Thanks for the suggestion, but unfortunately individual voice contributions will not help much, for a couple of reasons:
- The material that I am trying to make use of now is generally an hour or more long. including such things as the Velleius section of On the Nature of the Gods, and long sections of Cicero's other works where Epicurus is mentioned, and even the entire Lucretius poem, so those are also going to be long.
- I want to target long term constant improvement, meaning constantly improving both the audio and video with better voices and eventually illustrations and moving pictures to stay on top of the latest technology.
- I've been thinking about what "we" bring to the table in this kind of project, and it seems to me that what no one else is likely to duplicate is to prepare modern American English versions of these based on the public domain translations. There are many people who can do this kind of technology, but IMHO not many who are well equipped to judge what the texts "should" say in modern American english, just as you've done with Menoeceus. We CANNOT let the perfect be the enemy of the good because we'll never reach perfection, but we can produce reasonably accurate modern English versions that will be useable for people who will simply never be willing to read Bailey or the others.
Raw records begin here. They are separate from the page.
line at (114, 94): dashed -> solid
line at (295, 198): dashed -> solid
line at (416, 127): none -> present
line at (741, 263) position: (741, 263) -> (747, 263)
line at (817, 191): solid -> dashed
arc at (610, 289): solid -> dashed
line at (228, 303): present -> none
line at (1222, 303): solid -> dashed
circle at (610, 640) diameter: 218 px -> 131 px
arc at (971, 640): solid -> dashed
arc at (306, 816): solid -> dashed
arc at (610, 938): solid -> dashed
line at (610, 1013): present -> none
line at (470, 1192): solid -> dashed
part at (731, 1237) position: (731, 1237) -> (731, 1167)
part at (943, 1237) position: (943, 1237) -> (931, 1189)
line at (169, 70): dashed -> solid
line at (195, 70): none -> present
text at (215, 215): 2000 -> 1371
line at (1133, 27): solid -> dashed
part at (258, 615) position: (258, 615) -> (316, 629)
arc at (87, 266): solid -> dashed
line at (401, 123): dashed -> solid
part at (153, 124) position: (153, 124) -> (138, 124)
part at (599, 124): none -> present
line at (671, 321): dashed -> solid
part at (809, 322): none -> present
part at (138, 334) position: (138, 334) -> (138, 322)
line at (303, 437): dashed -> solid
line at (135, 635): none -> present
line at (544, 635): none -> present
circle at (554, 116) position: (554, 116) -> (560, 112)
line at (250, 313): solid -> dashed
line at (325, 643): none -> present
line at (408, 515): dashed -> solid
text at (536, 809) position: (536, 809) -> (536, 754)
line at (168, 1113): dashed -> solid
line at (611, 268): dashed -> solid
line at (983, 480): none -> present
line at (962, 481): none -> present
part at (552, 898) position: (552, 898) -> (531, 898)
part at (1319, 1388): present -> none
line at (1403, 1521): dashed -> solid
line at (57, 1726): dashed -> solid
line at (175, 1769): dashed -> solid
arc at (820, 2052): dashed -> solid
And in truth there's no reason to use 18th or 19th century phrasing in these renderings anyway.
- And our goal ougt to be something that can be TOTALLY freely distributed, both as to the text and to the final media form. As to the text, posting it on github makes clear that anyone can use the text as a base, even if they don't want to cooperate with us.
- I am also going to post this following paragraph in the first post to document the public domain engine that I'm using now. Hopefully we will have some techies who know how to do this better than I do, and they can help us improve the voice rendering faster. But at the moment, the current engine works well enough to allow us to run the texts through them and proof the results. The renderings will get better and better as the technology improves, but the texts won't improve unless we take the time to have people who "understand" them supervise the texts that are input.
- Even the current Coqui TTS engine can no doubt be better in more competent hands than mine. I feel sure I am not optimizing my settings correctly , as some of the text sounds fine while in other sections the model goes wild with emotion. To some extent i am addressing those problems with word choice and order, but there are technical issues too that I don't understand yet.
QuoteThis project employs the Coqui TTS open-source text-to-speech engine, specifically the multilingual, multi-speaker “XTTS-v2” model. XTTS-v2 is a transformer-based neural network designed for expressive, natural-sounding speech generation across many languages and voices. It reproduces human intonation and rhythm by processing text at the sentence level and synthesizing waveforms directly from the model’s internal acoustic representations. The implementation uses the Python Coqui-TTS library, running locally in CPU mode for portability and stability, with customized parameters to control pace and clarity—such as a sampling rate of 22.05 kHz, a pause duration of 0.25 seconds between segments, and a neutral male speaker profile known as “Craig Gutsy.” Audio segments are generated sequentially, merged into continuous narration, and paired with synchronized subtitles and a video overlay produced through FFmpeg. The entire process is fully open-source, requiring no external API calls, and emphasizes reproducibility, offline privacy, and fine control over both narration and presentation.
The Coqui TTS engine and its included models are distributed under the Mozilla Public License 2.0 (MPL-2.0), a permissive open-source license that allows free use, modification, and redistribution of the software, provided that source-code changes remain publicly available under the same terms. This ensures that all derivative works remain part of the open research ecosystem while allowing commercial and non-commercial use alike.